Kaspersky: We know the hackers behind latest Flash 0-day

Adobe on Tuesday reported a previously undisclosed flaw in Flash Player is under attack. Russian security firm, Kaspersky, says it knows the group behind the attacks and advises to use Microsoft’s security tool EMET.

Adobe said the Flash Player flaw CVE-2016-4171 had been used in “limited, targeted attacks”, implying a possibly state-backed cyber-espionage group was using the flaw to infect machines with malware. Adobe intends to release a patch as early as Thursday, it said on Tuesday.

Kaspersky Lab has now shed some light on the hacking crew behind the latest attacks on Flash Player, whom the Russian company’s researchers call “StarCruft”, which hit its radar in March.

“The group has several ongoing operations utilizing multiple exploits — two for Adobe Flash and one for Microsoft Internet Explorer,” the firm said.

Kaspersky hasn’t provided technical details about the exploit, but noted the attackers have targeted victims in Russia, Nepal, South Korea, China, India, Kuwait, and Romania.

One the campaigns focusses on “high profile” targets, while the other selects a website to compromise based on the profile of the visitor, known as a ‘watering hole’ attack.

Kaspersky dubbed the operations as “Daybreak” and “Erebus”.

“The first of them, Operation Daybreak, appears to have been launched by ScarCruft in March 2016 and employs a previously unknown (0-day) Adobe Flash Player exploit, focusing on high profile victims,” the firm reported.

“The other one, “Operation Erebus” employs an older exploit, for CVE-2016-4117 and leverages watering holes. It is also possible that the group deployed another zero day exploit, CVE-2016-0147, which was patched in April.”

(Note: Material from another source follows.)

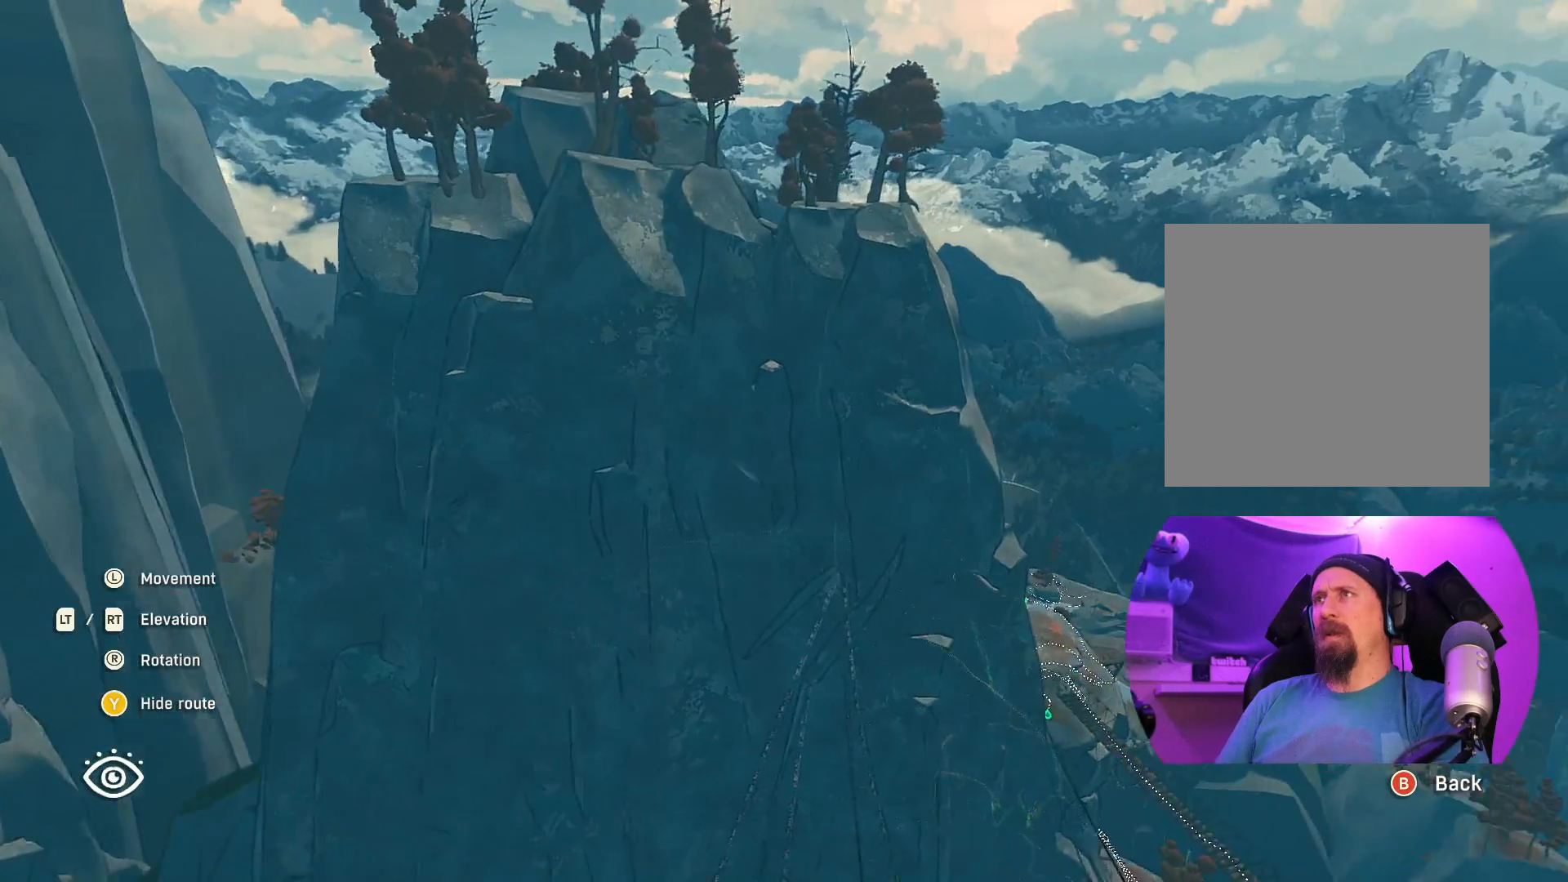
{"buttons": [], "left_stick": "up", "right_stick": "down-right", "events": [[450, "right_stick", "down-right"]]}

Kaspersky noted that Microsoft’s Enhanced Mitigation Experience Toolkit “is effective at mitigating the attacks”.

The other option for consumers until Adobe releases a patch is to disable Flash Player in Internet Explorer, Firefox, or Chrome. For recent zero-day flaws affecting Flash Player, Apple has disabled Flash Player until Adobe has released a patch.